There is a different way—a way that does not merely give people crumbs from our table. Labour’s new model for development will be based not on charity, but on solidarity and long-term development planning. Our comprehensive plan to ramp up global vaccine manufacturing—set out in 2021—is the blueprint for the change we need to see. The pandemic revealed a fundamental problem: namely, that the world has more capability to invent and develop vaccines than it has to manufacture and distribute them on a global scale. While donating our surplus vaccine doses to poor countries was the right thing to do, in practice it has been slow, inefficient, and, in this Government’s case, used as a cover to make further stealth cuts to our aid budget at poor countries’ expense.
Developing countries should not have to wait for handouts at the back of the queue. The next Labour Government will strengthen global health systems, using the NHS as a model. We will help to establish an international mechanism to rapidly produce and distribute vaccines, to share technology, knowledge and skills, and to build the infrastructure the world needs to deliver it. We need a global effort to develop viable, orally active vaccines in solid dose form, building on the innovative work carried out by a number of pharmaceutical companies. That historic breakthrough would include the prospect of a vaccine delivery system that does not rely on needles and could lead to less need for trained vaccinators, increasing take up and negating cold chain storage, meaning fewer doses would expire before they could be used.
Finally, we need a binding, enforceable investment and trade agreement among all participating countries to govern the co-ordination of supplies and the financing of production, to prevent hoarding of materials and equipment, and to centrally manage the production and distribution process for maximum efficiency and output in the wake of a pandemic being declared. I am pleased to see that this draft treaty offers a strong starting point.

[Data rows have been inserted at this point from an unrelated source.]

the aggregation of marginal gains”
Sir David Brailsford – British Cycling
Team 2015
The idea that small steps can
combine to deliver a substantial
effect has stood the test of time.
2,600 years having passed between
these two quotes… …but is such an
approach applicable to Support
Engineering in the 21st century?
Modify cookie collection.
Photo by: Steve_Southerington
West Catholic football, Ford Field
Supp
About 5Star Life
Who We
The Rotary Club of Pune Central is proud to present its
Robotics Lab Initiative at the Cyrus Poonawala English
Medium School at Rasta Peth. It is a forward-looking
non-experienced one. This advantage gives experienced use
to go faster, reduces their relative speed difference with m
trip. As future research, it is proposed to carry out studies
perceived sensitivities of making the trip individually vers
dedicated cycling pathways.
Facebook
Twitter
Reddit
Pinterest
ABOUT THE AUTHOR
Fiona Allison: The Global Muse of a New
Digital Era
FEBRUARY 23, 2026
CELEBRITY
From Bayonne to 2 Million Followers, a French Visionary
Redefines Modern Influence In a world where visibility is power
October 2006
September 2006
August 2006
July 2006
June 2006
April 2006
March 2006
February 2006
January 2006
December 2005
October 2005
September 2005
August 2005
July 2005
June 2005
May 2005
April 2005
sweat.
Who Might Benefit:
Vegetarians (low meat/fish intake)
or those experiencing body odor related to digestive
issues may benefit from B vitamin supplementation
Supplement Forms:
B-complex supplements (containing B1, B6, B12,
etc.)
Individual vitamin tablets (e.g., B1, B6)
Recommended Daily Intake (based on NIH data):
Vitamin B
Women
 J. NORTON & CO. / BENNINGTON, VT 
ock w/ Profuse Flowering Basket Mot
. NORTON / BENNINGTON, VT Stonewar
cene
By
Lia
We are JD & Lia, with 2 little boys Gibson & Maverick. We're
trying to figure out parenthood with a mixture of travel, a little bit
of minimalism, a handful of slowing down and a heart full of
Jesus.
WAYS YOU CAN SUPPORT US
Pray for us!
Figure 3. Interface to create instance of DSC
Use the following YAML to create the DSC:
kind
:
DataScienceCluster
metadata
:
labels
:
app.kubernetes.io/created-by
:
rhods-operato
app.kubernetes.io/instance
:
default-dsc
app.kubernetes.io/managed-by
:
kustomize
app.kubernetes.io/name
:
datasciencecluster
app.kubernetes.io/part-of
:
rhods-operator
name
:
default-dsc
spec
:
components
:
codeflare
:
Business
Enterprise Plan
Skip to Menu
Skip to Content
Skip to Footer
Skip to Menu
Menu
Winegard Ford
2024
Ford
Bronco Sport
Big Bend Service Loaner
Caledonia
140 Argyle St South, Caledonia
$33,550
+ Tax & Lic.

Technology transfer and the open sharing of vaccines, science, technology and knowledge through the trade-related intellectual property rights waiver would help ensure everyone can access vaccines, diagnostics and therapeutics, and that no one is left behind.
I would be grateful if the Minister could set out the Government's approach to negotiations, particularly on the matters of intellectual property waivers, increased local production capacity and conditions on public funding for research. Future international initiatives need to be followed in letter and in spirit. Does the Minister recognise the importance of an accountability framework to ensure the accord’s success, and will she and her officials be pushing for that in talks? Separately, does she acknowledge the continued importance of action to address the debt crisis in low-income countries, which is clearly diverting resources away from public services and health systems? What does she see as the UK’s role in helping to unlock relief for countries in debt distress and bring creditors to the table?
Negotiating an effective international treaty on pandemic preparedness is an historic task, but, if we can achieve it, it will save hundreds of thousands of lives in the years to come, provide the foundation of a sustained global economic recovery and give us and our partners the freedom and confidence to plan for the future. Labour has a comprehensive plan to strengthen Britain’s health security, to end the 13 years of sticking-plaster politics under this Government and to return Britain to the international stage as a trusted development partner.